> **What you have to do**:
Every entry is to be returned verbatim.

+ + + +

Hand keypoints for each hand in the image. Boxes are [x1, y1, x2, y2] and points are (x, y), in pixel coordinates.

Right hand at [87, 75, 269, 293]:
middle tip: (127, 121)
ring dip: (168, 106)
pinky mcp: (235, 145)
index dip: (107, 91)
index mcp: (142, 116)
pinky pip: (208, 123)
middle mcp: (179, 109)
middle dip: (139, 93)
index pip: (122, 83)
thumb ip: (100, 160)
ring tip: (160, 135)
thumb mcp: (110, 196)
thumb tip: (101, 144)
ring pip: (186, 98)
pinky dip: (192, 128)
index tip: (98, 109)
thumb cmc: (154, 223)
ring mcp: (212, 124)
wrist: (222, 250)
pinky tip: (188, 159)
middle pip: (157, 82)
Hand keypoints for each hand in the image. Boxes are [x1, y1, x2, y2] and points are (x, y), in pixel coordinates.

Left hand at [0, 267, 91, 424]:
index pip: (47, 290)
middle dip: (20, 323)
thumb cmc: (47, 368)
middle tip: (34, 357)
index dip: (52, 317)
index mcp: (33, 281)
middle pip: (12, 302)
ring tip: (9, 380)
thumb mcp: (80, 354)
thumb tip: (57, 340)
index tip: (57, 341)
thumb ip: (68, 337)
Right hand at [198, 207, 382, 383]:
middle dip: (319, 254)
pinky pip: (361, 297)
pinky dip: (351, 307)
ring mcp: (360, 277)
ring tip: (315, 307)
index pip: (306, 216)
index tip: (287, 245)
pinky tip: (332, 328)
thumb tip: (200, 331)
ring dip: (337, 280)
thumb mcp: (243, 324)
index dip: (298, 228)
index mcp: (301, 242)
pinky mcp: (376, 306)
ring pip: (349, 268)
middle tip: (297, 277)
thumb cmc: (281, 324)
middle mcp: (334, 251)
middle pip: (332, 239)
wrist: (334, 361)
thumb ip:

+ + + +

> **Answer area**:
Hand keypoints for each hand in the image. Boxes are [x1, y1, x2, y2] and points are (x, y), in pixel coordinates.

Right hand at [87, 75, 269, 293]:
middle tip: (127, 121)
ring dip: (168, 106)
pinky mcp: (235, 145)
index dip: (107, 91)
index mcp: (142, 116)
pinky pip: (208, 123)
middle mcp: (179, 109)
middle dip: (139, 93)
index pip: (122, 83)
thumb ip: (100, 160)
ring tip: (160, 135)
thumb mcp: (110, 196)
thumb tip: (101, 144)
ring pip: (186, 98)
pinky dip: (192, 128)
index tip: (98, 109)
thumb cmc: (154, 223)
ring mcp: (212, 124)
wrist: (222, 250)
pinky tip: (188, 159)
middle pip: (157, 82)
Hand keypoints for each hand in the image. Boxes are [x1, y1, x2, y2] and points are (x, y), in pixel coordinates.

Left hand at [0, 267, 91, 424]:
index pip: (47, 290)
middle dip: (20, 323)
thumb cmc: (47, 368)
middle tip: (34, 357)
index dip: (52, 317)
index mcp: (33, 281)
middle pip: (12, 302)
ring tip: (9, 380)
thumb mcp: (80, 354)
thumb tip: (57, 340)
index tip: (57, 341)
thumb ip: (68, 337)
Right hand at [198, 207, 382, 383]:
middle dip: (319, 254)
pinky pip: (361, 297)
pinky dip: (351, 307)
ring mcp: (360, 277)
ring tip: (315, 307)
index pip: (306, 216)
index tip: (287, 245)
pinky tip: (332, 328)
thumb tip: (200, 331)
ring dip: (337, 280)
thumb mcp: (243, 324)
index dip: (298, 228)
index mcp: (301, 242)
pinky mcp: (376, 306)
ring pip: (349, 268)
middle tip: (297, 277)
thumb cmc: (281, 324)
middle mcp: (334, 251)
middle pip: (332, 239)
wrist: (334, 361)
thumb ip:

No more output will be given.